Les députés ont permis aux coopératives agricoles de constituer une provision comptable qu’elles pourront débloquer en cas de survenance d’un aléa agricole ou climatique.
Des guichets uniques pour simplifier les démarches des agriculteurs sinistrés
Pour simplifier les démarches des agriculteurs, les assureurs pourront jouer le rôle de guichet unique en versant les indemnités au titre des contrats d’assurance récolte et au titre de la solidarité nationale à leurs clients. Pour les agriculteurs non assurés, les indemnités versées grâce aux fonds publics le seront par l’État et un réseau d’interlocuteurs agréés.

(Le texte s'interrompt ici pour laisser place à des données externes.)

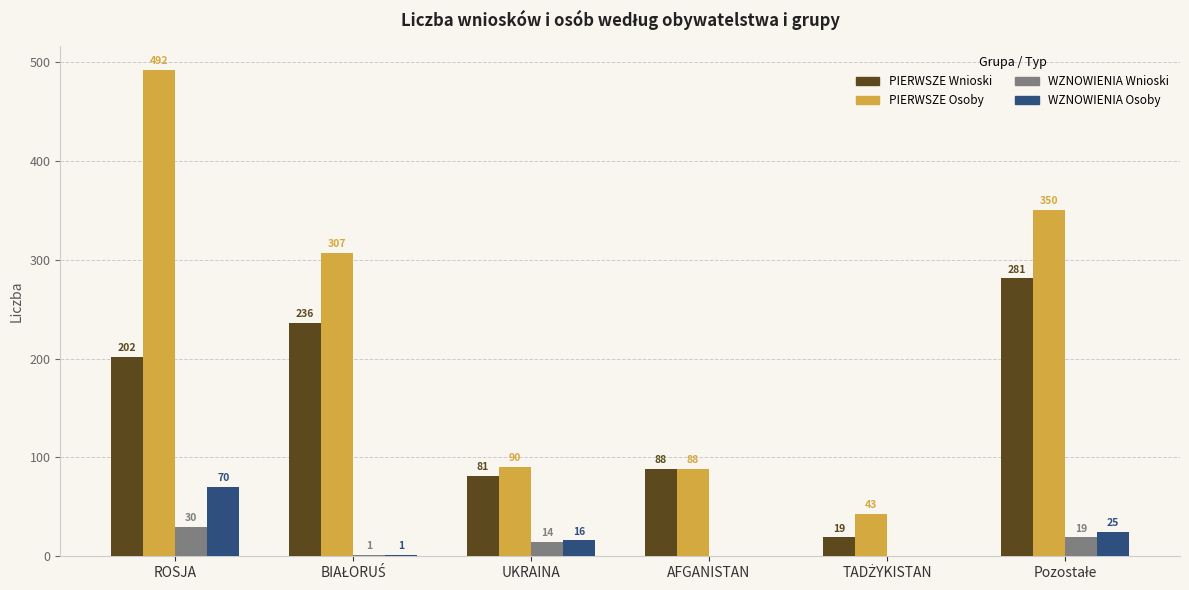

Which series has the largest total across all categories?

PIERWSZE Osoby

La caisse centrale de réassurance (CCR) pourra intervenir en tant que réassureur public.
Une nouvelle instance de dialogue est instituée au sein du Comité national de gestion des risques en agriculture : la commission chargée de l’orientation et du développement des assurances garantissant les dommages causés aux récoltes (CODAR).
La loi habilite le gouvernement à compléter le système par ordonnances. La création, sur le modèle espagnol, d’un groupement ou pool d’assureurs souhaitant proposer des contrats d’assurance récolte est notamment prévue.

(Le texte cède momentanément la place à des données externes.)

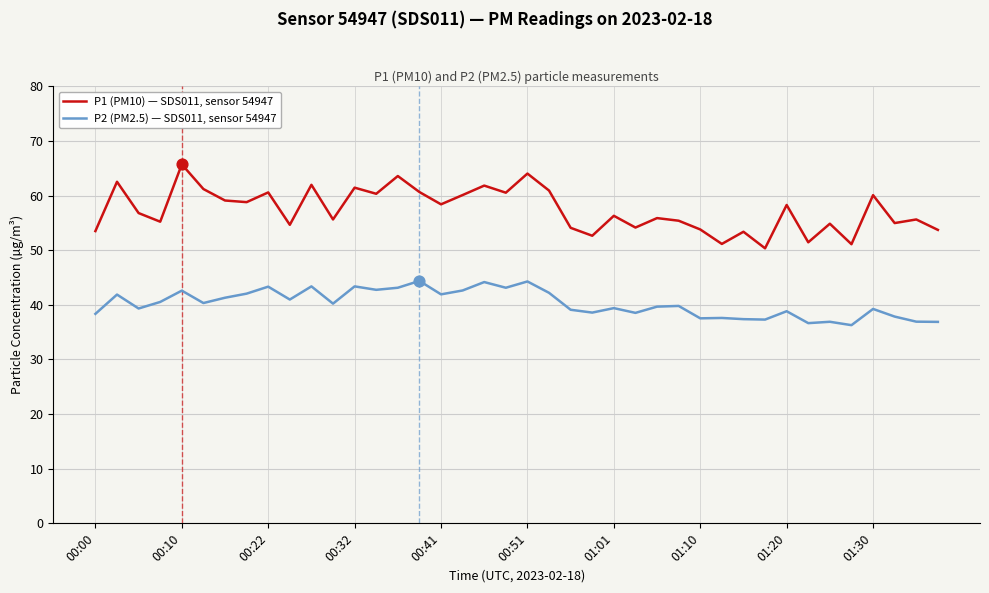

Which series has the largest total across all categories?

P1 (PM10) — SDS011, sensor 54947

Des dispositions transitoires règlent l’entrée en application de la réforme s’agissant des contrats d’assurance en cours.

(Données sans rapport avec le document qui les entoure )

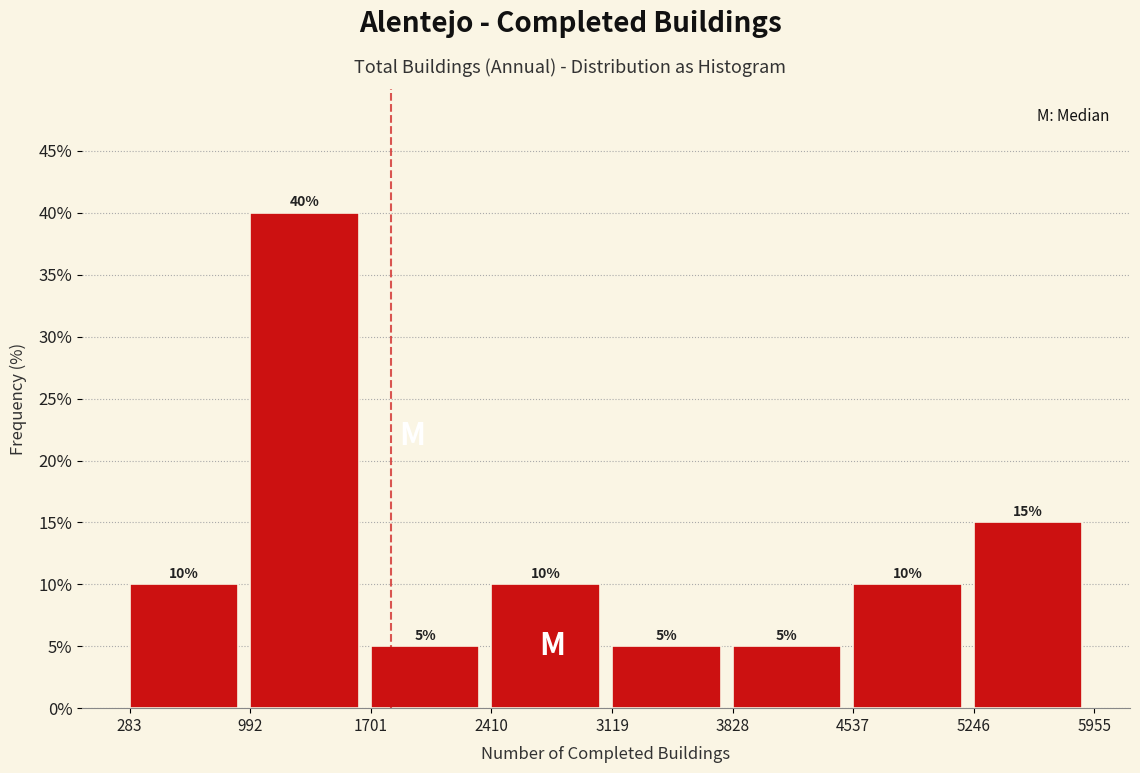

Over which range of the x-axis is the bar tallest?

992 to 1701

Sur amendent des députés, un bilan de la réforme devra être présenté par le gouvernement dans un délai de quatre ans. Le gouvernement devra également établir un rapport dans les six mois de la loi sur les actions et pistes d’évolution à envisager aux niveaux européen et national dans les années à venir pour adapter les outils de gestion des risques climatiques en agriculture.
Le gouvernement est, en outre, habilité à fixer par ordonnance les conditions d’un nouveau régime pour les agriculteurs dans les outre-mer.
Une dernière disposition, qui bénéficiera en particulier aux agriculteurs, complète le texte. Elle permet aux assureurs de prévoir des conditions de couverture différentes pour la garantie tempête et la garantie incendie dans les contrats d’assurance portant sur des biens professionnels.